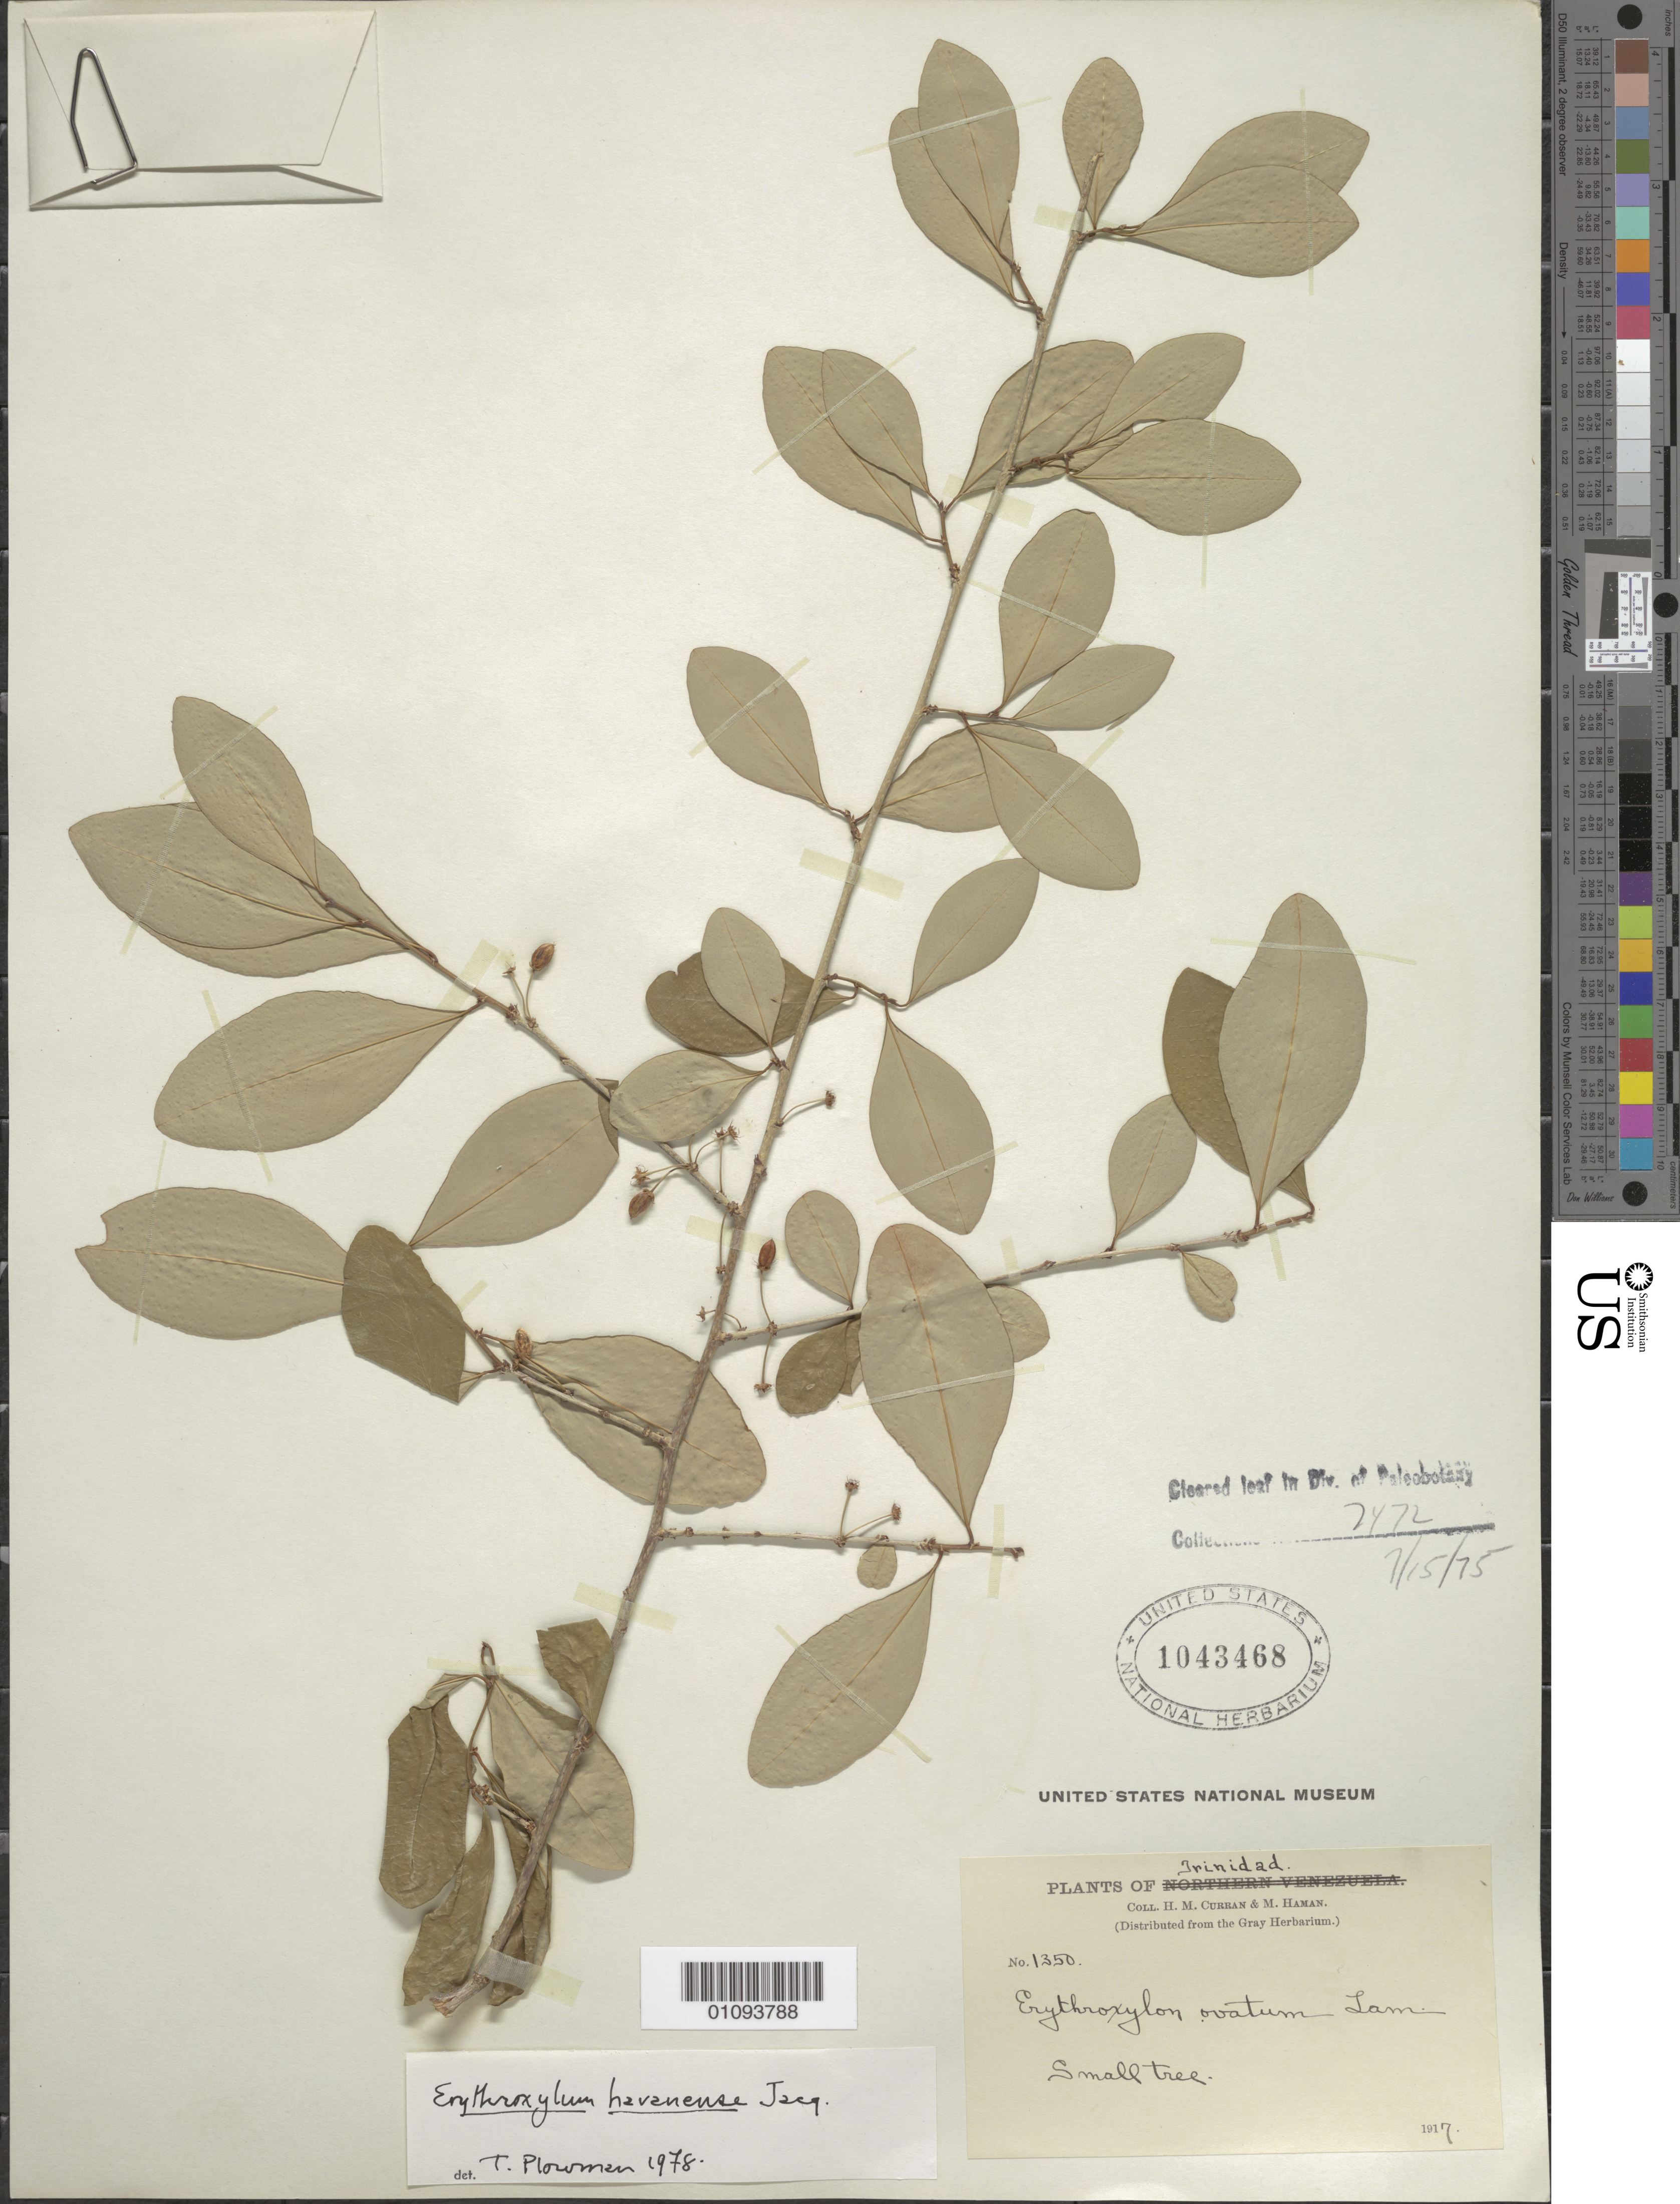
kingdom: Plantae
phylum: Tracheophyta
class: Magnoliopsida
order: Malpighiales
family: Erythroxylaceae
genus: Erythroxylum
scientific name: Erythroxylum havanense var. havanense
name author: Jacq.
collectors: H. M. Curran & M. Haman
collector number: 1350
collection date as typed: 1917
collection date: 1917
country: Trinidad and Tobago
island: Trinidad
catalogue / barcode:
***
Set exercise
Quote all of the data above word for word, omitting the pictures.

Reply
kingdom: Plantae
phylum: Tracheophyta
class: Magnoliopsida
order: Malpighiales
family: Erythroxylaceae
genus: Erythroxylum
scientific name: Erythroxylum havanense var. havanense
name author: Jacq.
collectors: H. M. Curran & M. Haman
collector number: 1350
collection date as typed: 1917
collection date: 1917
country: Trinidad and Tobago
island: Trinidad
catalogue / barcode:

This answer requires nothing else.